What, in terms of labor, proved most difficult, disgusting, or unexpectedly endearing as a result of your new home having once been full of crack?

The one thing we never did fix was that whenever we would use the shower, the white walls would weep this orange, gooey resin. We probably conserved a good deal of water, we were so scared to be in there for very long.

Amidst repairs, your family life was faltering as well. Did your enthusiasm or perseverance for this project manufacture from an instinct to simply not let something else implode?

Technically, things could have been worse. Like maybe in the fine film Red Dawn, Russians could have decided out of the blue to attack the Midwest and the mountain states, as though they were somehow the key to controlling the nation.

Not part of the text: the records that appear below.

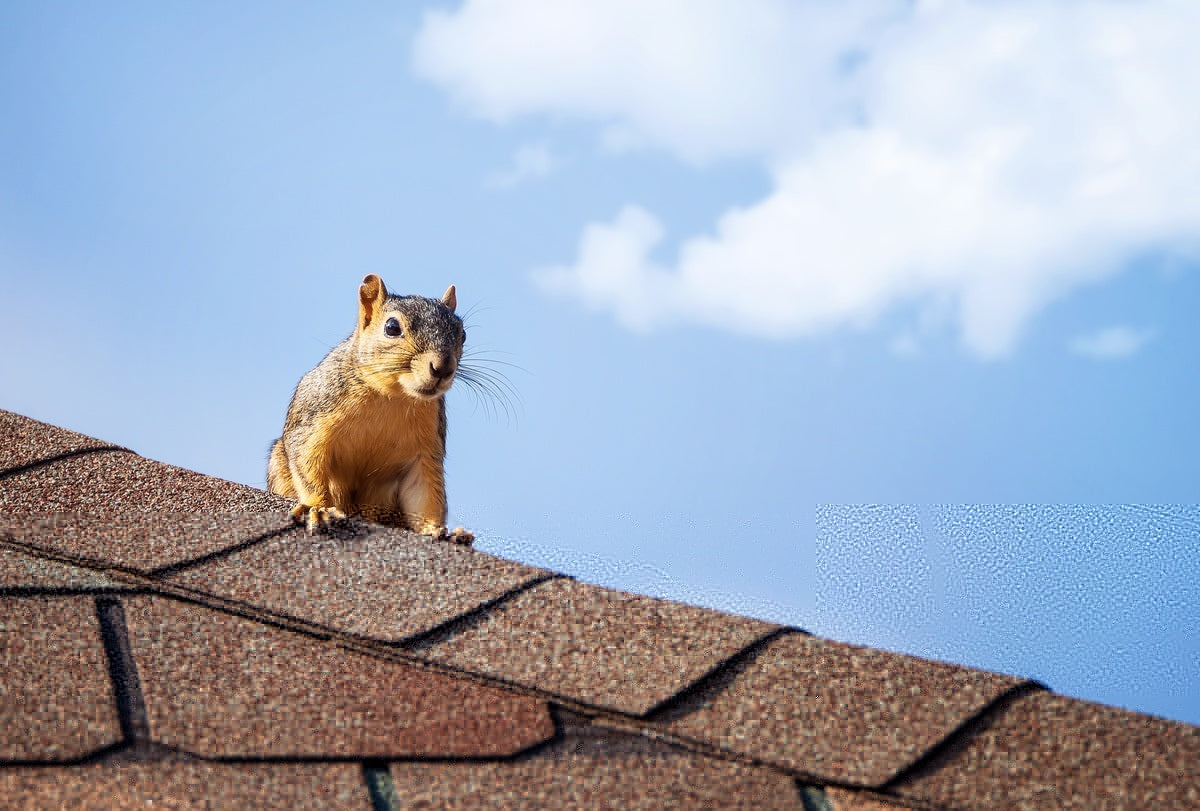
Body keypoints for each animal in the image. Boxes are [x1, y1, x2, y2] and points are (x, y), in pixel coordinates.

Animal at [267, 273, 472, 544]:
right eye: (392, 327)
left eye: (463, 334)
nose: (443, 368)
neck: (392, 397)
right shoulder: (314, 419)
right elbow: (308, 462)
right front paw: (318, 508)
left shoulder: (425, 451)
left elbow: (424, 493)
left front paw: (435, 530)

But short of being strafed by a bunch of MIG fighters, it was the worst year of our life. My dad died, my grandmother died, my wife’s grandfather died, doctors detected a suspicious mass on my mom’s abdomen, my grandfather was having prostate trouble, four of our very best friends were getting divorced, others were having babies while we weren’t . . . no jet fighters, but we probably wouldn’t have noticed. Our decision to dig in, buy a house, and fix it up ourselves wasn’t some self-fashioned move to make us appealing to all the Canadian producers of HGTV (and they are all Canadian—isn’t that weird?) but rather it was our only option short of unmerging our book and music collection and trying to decided who was getting the dog and who was getting the cat.

I laughed out loud at your line about buying a car based on its cup holders, and other less-than-informed purchase decisions. And I'm just betting you can name a book or two you've bought based on its cover that defied your expectations, for better or worse. Anything particularly explosive come to mind? And any advice for readers who themselves buy books for looks, like "Keep doing it," or "Way to go!"?

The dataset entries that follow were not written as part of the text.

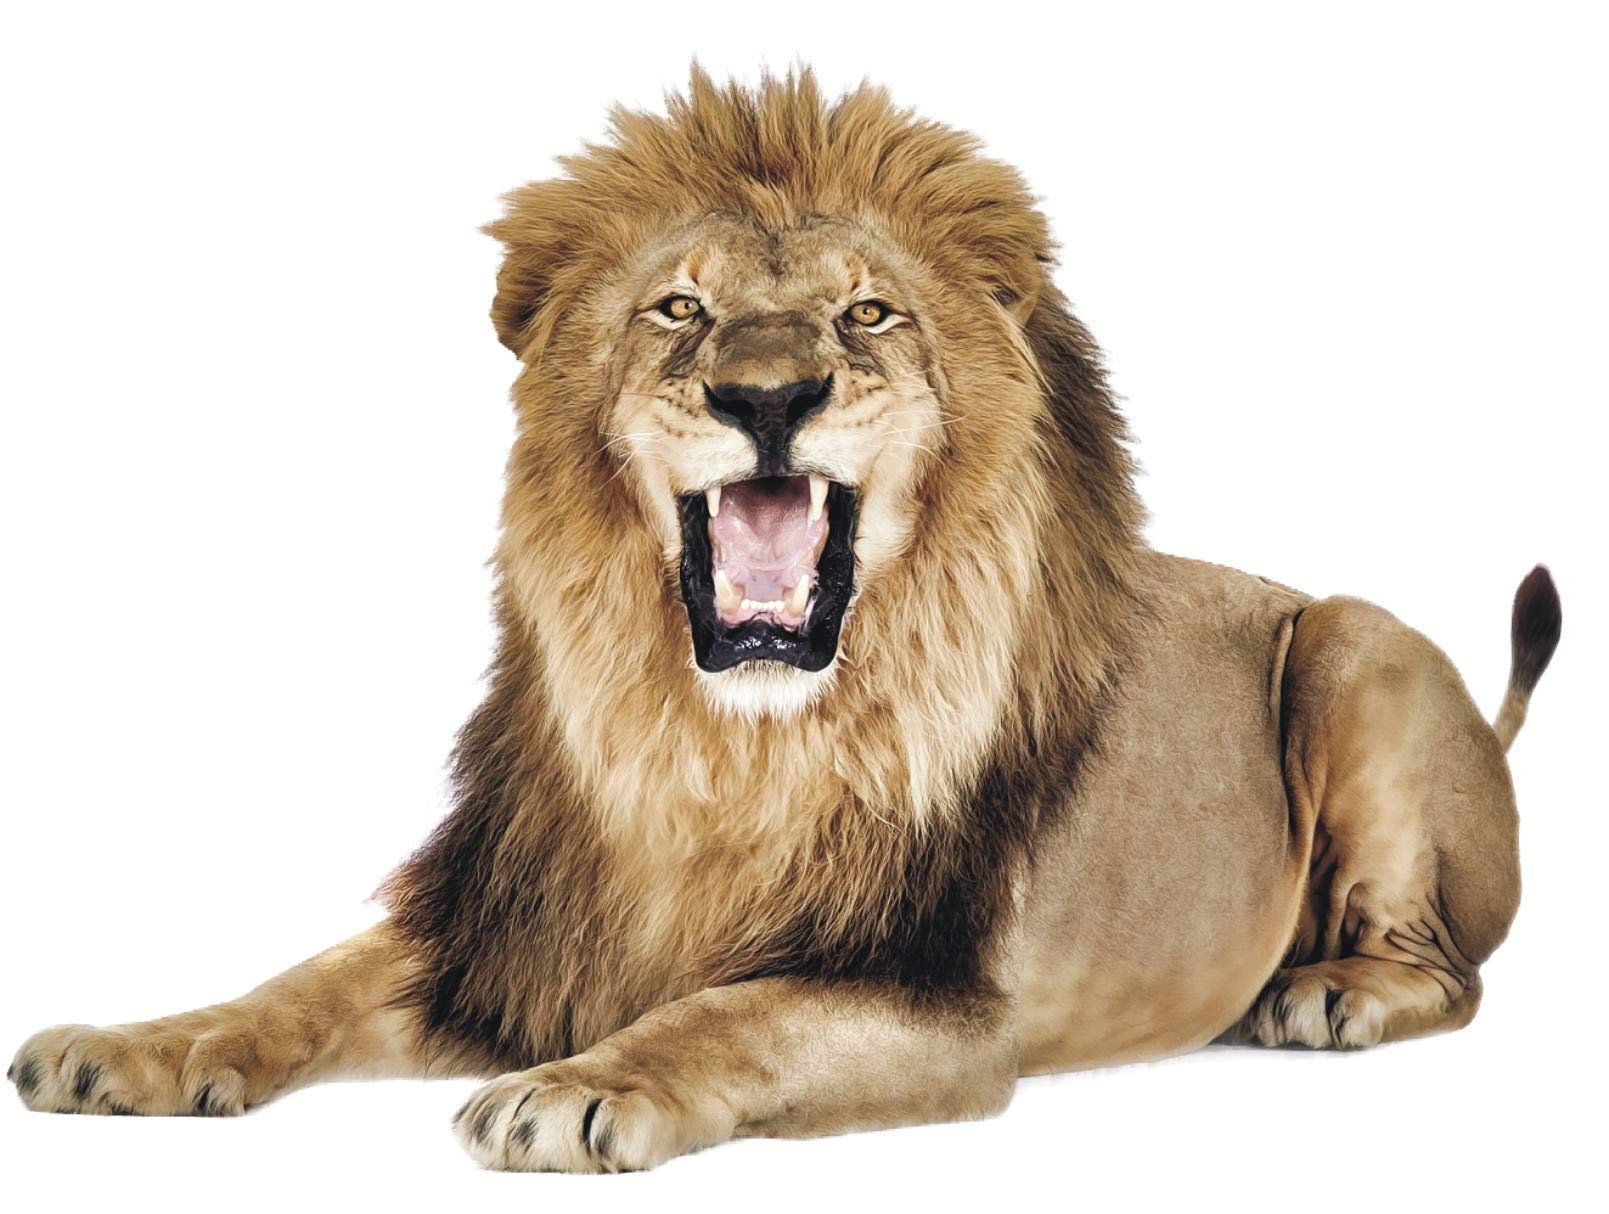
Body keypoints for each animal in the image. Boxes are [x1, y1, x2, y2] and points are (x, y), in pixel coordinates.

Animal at [9, 69, 1562, 1172]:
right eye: (678, 309)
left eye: (866, 314)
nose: (766, 395)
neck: (717, 744)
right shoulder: (510, 925)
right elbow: (297, 981)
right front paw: (124, 1047)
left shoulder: (936, 999)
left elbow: (731, 1009)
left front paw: (579, 1085)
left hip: (1355, 643)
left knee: (1455, 969)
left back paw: (1326, 993)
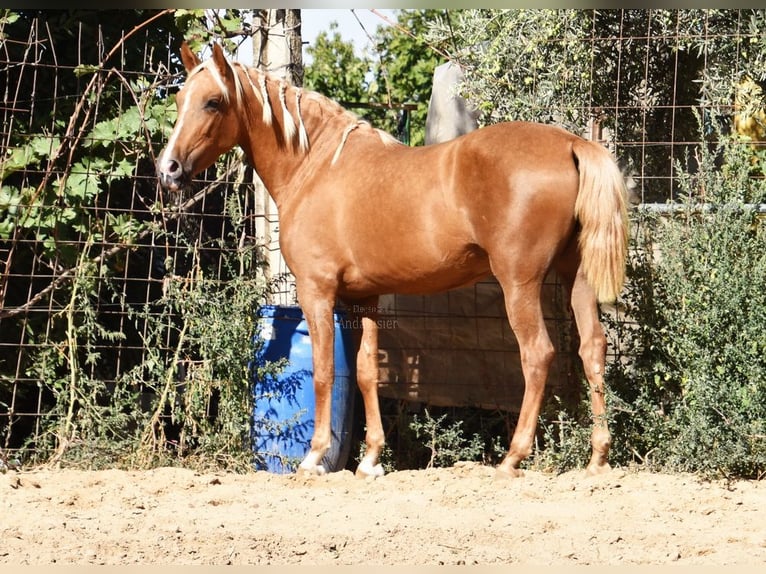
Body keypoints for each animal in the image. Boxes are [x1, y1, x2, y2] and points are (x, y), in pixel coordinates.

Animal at [158, 42, 632, 480]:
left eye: (213, 101)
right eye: (179, 100)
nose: (169, 169)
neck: (316, 167)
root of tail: (571, 143)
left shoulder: (317, 293)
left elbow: (325, 371)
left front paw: (314, 459)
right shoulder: (365, 298)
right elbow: (367, 371)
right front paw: (370, 461)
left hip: (519, 283)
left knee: (536, 354)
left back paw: (512, 458)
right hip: (576, 278)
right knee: (593, 348)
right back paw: (597, 459)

I am loathe to admit it but I bought the novelization of the movie Rambo. I might have been thinking, What could be finer than Stallone’s acting prowess? Or what’s better than watching a very soggy vigilante single-handedly blow up a town? Reading about it! I was twelve. What can I say? As for readers who buy books for looks—that’s catchy!—I would say it’s absolutely the way to go if the words don’t matter. Like if you only want them to stack in chromatically-unified piles—the way those bastards on HGTV do! (I know, I harbor a lot of resentment toward them. It’s all just an expression of a secret crush on Candice Olsen.)

Now that you live in Saint Paul, what do you miss most about Salt Lake City and/or the lingering stench of old takeout?

The mountains, of course, and the aridity. That rarified, dry mountain air made it all the easier to smell with—and that, of course, cuts both ways.